Le régulateur sera probablement exigeant et regardant concernant les informations quantitatives qui seront transmises pour la première remise trimestrielle de 2020.
Étant donné les évènements survenus, de nature à modifier au moins ponctuellement le profil de risque des entreprises d’assurance et de réassurance, un recalcul précis des SCR au 31 mars 2020 est souhaitable, compte tenu :
- de l’évolution de la valeur des actifs financiers ;
- du niveau des taux d’intérêt ;
- de l’éventuelle dérive du ratio « sinistre sur primes » du premier trimestre ;
- de l’éventuelle sur-morbidité observée.

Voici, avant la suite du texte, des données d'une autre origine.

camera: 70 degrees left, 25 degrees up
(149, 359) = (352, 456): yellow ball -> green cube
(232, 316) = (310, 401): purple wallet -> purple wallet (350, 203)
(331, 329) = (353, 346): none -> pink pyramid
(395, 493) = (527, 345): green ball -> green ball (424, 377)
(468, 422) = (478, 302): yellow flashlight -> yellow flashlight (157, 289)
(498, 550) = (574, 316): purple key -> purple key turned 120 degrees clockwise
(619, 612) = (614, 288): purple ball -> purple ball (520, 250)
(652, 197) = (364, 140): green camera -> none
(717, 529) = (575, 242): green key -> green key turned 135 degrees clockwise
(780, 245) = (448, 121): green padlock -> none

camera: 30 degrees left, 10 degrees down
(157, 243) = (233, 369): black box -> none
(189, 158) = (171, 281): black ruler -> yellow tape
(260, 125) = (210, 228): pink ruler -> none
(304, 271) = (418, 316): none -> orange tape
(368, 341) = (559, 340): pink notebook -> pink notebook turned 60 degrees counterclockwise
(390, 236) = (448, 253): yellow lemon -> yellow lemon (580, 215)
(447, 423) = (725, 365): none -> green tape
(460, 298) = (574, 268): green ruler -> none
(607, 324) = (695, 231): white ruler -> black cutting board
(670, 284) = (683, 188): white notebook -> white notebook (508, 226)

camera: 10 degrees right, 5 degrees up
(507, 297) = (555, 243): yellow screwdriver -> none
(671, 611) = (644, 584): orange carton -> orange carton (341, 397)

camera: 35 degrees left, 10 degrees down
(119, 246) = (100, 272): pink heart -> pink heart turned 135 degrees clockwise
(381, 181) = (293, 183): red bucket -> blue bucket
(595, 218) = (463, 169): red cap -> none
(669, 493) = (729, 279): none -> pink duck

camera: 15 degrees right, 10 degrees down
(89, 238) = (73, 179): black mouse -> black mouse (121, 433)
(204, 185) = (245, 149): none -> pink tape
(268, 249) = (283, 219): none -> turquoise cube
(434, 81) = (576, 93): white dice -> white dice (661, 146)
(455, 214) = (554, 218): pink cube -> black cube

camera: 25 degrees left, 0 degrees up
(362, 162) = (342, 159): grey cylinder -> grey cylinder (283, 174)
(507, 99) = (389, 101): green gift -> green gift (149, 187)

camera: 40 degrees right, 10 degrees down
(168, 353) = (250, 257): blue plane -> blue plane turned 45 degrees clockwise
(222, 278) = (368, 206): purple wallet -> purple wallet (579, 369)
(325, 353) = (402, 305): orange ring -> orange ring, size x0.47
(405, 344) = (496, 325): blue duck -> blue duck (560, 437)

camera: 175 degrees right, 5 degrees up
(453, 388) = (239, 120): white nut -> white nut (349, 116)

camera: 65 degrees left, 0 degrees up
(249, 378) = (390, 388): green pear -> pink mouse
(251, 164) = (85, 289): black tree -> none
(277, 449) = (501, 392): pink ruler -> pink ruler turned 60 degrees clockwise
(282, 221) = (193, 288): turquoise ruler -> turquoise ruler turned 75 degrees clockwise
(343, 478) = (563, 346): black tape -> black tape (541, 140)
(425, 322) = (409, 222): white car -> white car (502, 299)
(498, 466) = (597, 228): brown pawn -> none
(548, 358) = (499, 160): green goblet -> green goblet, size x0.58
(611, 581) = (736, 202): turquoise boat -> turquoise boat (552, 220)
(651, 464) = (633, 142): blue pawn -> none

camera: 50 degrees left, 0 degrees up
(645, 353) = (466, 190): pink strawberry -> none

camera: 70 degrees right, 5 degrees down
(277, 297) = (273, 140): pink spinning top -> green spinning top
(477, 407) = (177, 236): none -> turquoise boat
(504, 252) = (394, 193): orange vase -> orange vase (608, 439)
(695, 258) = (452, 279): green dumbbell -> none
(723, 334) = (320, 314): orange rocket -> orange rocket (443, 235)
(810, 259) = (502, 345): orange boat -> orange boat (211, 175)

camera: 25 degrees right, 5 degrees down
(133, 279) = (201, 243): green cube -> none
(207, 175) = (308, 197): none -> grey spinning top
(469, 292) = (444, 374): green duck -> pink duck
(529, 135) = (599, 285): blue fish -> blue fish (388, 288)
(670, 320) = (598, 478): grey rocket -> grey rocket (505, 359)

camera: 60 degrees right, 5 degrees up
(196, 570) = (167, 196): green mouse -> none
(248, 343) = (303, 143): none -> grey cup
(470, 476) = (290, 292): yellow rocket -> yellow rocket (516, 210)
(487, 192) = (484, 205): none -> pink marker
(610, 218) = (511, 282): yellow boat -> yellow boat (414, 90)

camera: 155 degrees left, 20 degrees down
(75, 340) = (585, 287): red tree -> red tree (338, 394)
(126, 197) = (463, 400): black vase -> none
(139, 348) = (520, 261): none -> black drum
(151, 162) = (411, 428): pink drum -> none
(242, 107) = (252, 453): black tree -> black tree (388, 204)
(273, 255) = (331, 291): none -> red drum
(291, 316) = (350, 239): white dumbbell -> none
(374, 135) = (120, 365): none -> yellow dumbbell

Cette exigence est au moins obligatoire pour les entreprises qui remettent l’état des fonds propres (S.23.01), i.e. les entreprises dont le total bilan s’élève à plus de huit milliards d’euros pour les garanties vie et à plus de 500 millions d’euros pour les garanties non-vie. Néanmoins, elle pourrait s’appliquer à toutes les entreprises d’assurance et de réassurance, quelle que soit la taille de leur bilan suivant l’impact escompté de la crise. Des méthodes approchées et proportionnées pourront être mises en œuvre pour estimer cet impact.